Wisła Płock i Jagielonia Białystok stoczyły wyrównany bój w dziewiątej kolejce Ekstraklasy. Podopieczni Adriana Siemieńca zdołali wyrwać komplet punktów, wygrywając 1:0.
Na początku meczu Quentin Lecoeuche dośrodkował do Wiktora Nowaka, który uderzył nad poprzeczką. W odpowiedzi Rafał Leszczyński złapał piłkę po strzale Jesusa Imaza. Po kwadransie Dimitris Rallis przegrał pojedynek z bramkarzem Wisły. Ewentualny gol Greka i tak nie zostałby uznany z powodu spalonego.
W 30. minucie Dani Pacheco próbował zdobyć bramkę po uderzeniu z dystansu. Doświadczony Hiszpan został zablokowany przez Leona Flacha.
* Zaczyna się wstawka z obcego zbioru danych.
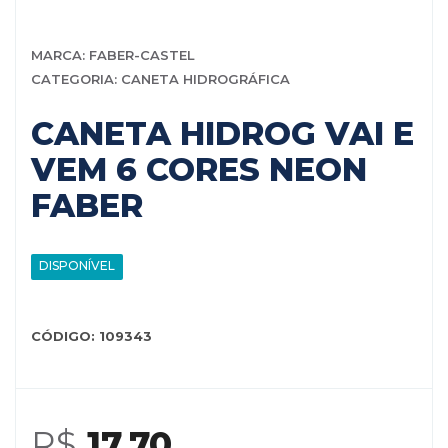
MARCA: FABER-CASTEL
CATEGORIA: CANETA HIDROGRÁFICA
CANETA HIDROG VAI E
VEM 6 CORES NEON
FABER
DISPONÍVEL
CÓDIGO: 109343
R$
17,70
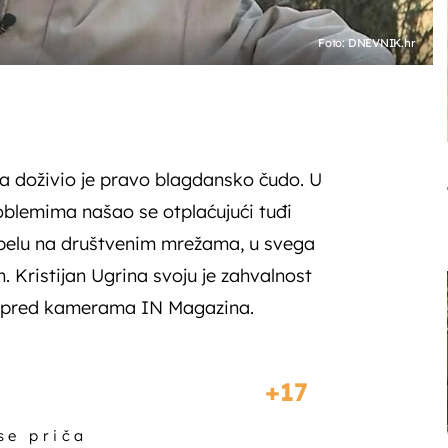
Foto: DNEVNIK.hr
a doživio je pravo blagdansko čudo. U
oblemima našao se otplaćujući tuđi
 apelu na društvenim mrežama, u svega
. Kristijan Ugrina svoju je zahvalnost
o pred kamerama IN Magazina.
17
 se priča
Szarża Salvadora na prawym skrzydle również nie zakończyła się sukcesem.
Następnie Abramowicz świetnie obronił próbę Rogelja. Po drugiej stronie boiska Leszczyński odpowiedział podwójną interwencją. Golkiper w jednej akcji zatrzymał Imaza, a później Lozano.
Obie drużyny miały swoje okazje, ale pierwsza połowa zakończyła się bezbramkowym remisem. Na drugą połowę nie wyszli Kobayashi i Lozano, których zmienili Vital oraz Romanczuk.
W 50. minucie Leszczyński obronił uderzenie Pietuszewskiego z dystansu. Z kolei Pacheco został zablokowany. Gra ofensywna "Jagi" pozostawiała nieco do życzenia, więc po godzinie gry na murawie zameldowali się Pululu i Pozo.
W 78. minucie doszło do starcia Rogelja z Imazem w polu karnym Wisły. Po analizie VAR Piotr Lasyk odgwizdał jedenastkę dla Jagiellonii. Pululu pewnie zamienił karnego na gola.
W doliczonym czasie Pietuszewski zachował się fatalnie przy kontrataku. Stanął oko w oko z Leszczyńskim, próbował jeszcze podać do Imaza, ale piłkę wybił jeden z wracających rywali.
Jagiellonia wygrała 1:0 i wskoczyła na trzecie miejsce w tabeli. Wisła jest wiceliderem. W następnej kolejce "Nafciarze" zmierzą się z GKS-em Katowice, a białostoczanie z Legią Warszawa.